Esos modelos perdieron algo de crédito con la crisis económica desde la década de 1970 y, desde la década de 1960, con una exaltación de la individualidad que alentó cierto espíritu libertario que cruza mucho de lo mejor de nuestra época, de sus expresiones espontáneas de desobediencia civil, de sus protestas contra el poder corporativo y las evasiones fiscales del 1%, de los estallidos en Chile, Perú, Bolivia en estos años de pandemia y prepandemia… Los retos que tendríamos que enfrentar para sostener esta voluntad de autodeterminación ya los enfrentaba el anarquismo de pensadores como Kropotkin. ¿Cómo construir algo que se sostenga en el tiempo sin instituciones centralizadas, sin excesiva delegación de autoridad, sin burocracia kafkiana? ¿Cómo podrían comunidades fundadas en una democracia directa local y una igualdad real enfrentar las concentraciones de poder de los estados nacionales y los mercados internacionales? Los fracasos económicos y sociales tanto del mal llamado «socialismo real» –«capitalismo de estado» lo nombró un certero Kropotkin en 1899– como del capitalismo global, la alarmante incapacidad de estos sistemas, tan alejados del control de los individuos reales, para lidiar con sus propias dinámicas destructivas, no impiden a la progresía actual denostar todo «individualismo» con solo emitir el término, vuelto insulto, ni impulsan en la rancia izquierda partidaria una autocrítica de sus tendencias autoritarias y jerárquicas.

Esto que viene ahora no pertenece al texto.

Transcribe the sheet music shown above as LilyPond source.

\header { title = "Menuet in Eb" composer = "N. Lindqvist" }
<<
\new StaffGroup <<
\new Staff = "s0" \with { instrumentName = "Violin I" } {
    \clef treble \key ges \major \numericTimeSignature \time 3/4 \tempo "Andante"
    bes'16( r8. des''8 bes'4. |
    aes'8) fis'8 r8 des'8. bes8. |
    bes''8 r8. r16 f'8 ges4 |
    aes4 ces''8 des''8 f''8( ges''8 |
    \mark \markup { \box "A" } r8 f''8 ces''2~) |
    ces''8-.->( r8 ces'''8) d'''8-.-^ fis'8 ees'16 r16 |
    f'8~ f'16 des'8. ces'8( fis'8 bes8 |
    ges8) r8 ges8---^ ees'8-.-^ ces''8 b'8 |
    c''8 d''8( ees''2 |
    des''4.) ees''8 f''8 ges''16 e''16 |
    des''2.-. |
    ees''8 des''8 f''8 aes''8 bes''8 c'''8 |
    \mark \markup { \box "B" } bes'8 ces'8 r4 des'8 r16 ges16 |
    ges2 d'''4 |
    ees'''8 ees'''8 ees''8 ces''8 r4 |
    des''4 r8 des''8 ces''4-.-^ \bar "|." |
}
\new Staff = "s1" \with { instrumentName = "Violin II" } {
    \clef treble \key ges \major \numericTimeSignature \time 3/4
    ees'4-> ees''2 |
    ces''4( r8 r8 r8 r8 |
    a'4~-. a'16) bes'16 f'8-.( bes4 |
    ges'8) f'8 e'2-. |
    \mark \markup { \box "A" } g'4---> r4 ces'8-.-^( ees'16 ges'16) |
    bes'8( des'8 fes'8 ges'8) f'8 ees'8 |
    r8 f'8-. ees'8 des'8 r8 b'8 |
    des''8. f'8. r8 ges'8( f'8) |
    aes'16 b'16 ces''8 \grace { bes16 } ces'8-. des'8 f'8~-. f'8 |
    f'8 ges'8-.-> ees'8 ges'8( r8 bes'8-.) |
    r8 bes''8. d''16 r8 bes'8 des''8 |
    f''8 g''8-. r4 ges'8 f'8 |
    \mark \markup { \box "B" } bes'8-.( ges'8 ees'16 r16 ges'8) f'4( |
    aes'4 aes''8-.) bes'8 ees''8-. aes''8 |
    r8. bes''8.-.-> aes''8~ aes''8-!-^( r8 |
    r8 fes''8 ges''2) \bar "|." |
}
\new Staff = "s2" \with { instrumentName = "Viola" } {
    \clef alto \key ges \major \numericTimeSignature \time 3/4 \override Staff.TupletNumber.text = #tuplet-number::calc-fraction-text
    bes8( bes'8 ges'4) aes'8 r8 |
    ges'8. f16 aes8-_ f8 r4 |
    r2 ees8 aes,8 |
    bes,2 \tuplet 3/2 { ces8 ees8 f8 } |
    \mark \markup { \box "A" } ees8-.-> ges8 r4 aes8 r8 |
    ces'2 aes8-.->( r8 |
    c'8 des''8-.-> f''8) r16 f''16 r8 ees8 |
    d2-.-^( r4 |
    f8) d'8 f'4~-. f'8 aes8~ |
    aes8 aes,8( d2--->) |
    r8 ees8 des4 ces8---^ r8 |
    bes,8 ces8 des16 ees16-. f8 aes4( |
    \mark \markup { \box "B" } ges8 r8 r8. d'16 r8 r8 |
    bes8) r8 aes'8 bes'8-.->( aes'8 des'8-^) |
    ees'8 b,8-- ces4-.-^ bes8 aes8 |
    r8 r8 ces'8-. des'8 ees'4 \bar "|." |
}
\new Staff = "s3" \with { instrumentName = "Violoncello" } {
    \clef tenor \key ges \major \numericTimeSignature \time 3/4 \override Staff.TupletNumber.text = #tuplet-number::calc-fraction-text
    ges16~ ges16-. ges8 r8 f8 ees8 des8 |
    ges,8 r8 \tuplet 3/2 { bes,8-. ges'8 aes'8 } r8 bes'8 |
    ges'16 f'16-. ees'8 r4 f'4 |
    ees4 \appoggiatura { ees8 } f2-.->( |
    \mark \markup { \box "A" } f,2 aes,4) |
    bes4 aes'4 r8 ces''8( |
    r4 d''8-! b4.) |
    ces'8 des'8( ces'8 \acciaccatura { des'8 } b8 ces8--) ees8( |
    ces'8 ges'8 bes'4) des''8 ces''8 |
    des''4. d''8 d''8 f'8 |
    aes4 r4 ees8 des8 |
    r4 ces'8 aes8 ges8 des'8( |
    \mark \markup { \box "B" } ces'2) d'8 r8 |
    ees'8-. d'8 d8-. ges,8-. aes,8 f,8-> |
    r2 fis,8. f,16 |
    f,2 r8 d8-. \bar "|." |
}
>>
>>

Decíamos que las ideas de Kropotkin suelen parecer ingenuas por ilusión retrospectiva. En realidad, la ilusión empezó pronto: en 1903, una reseña de Mutual Aid en Nature nos dice, piropo oblicuo, que Kropotkin atribuye «a los animales inferiores benevolencia similar a la suya». Desde una perspectiva histórica capaz de situar los debates científicos en el universo que integran y descifrar las fuerzas sociales en pugna con las que se imbrican, lo ingenuo es creer en una ciencia «limpia» de «ideología». La persistencia de los instintos agresivos que, como muchos científicos, sostuvo Huxley, limitaría drásticamente todo proyecto de cambio social. Hoy, mientras el capital corporativo decide quién vive y quién muere y los aparatos policiales de los estados sofocan revueltas y la izquierda autoritaria reprime cuanto no sea consensuado y el progresismo cursi rechaza cuanto no sea «colectivo», confirmo que ni las ideas políticas de Kropotkin ni sus ideas científicas, y por la misma razón, se han integrado nunca, ni del modo más tibio, al consenso hegemónico. Pero este hecho, lejos de desmentir lo ilusorio de la ingenuidad que se les atribuye, revela la perversidad secreta de esa ilusión.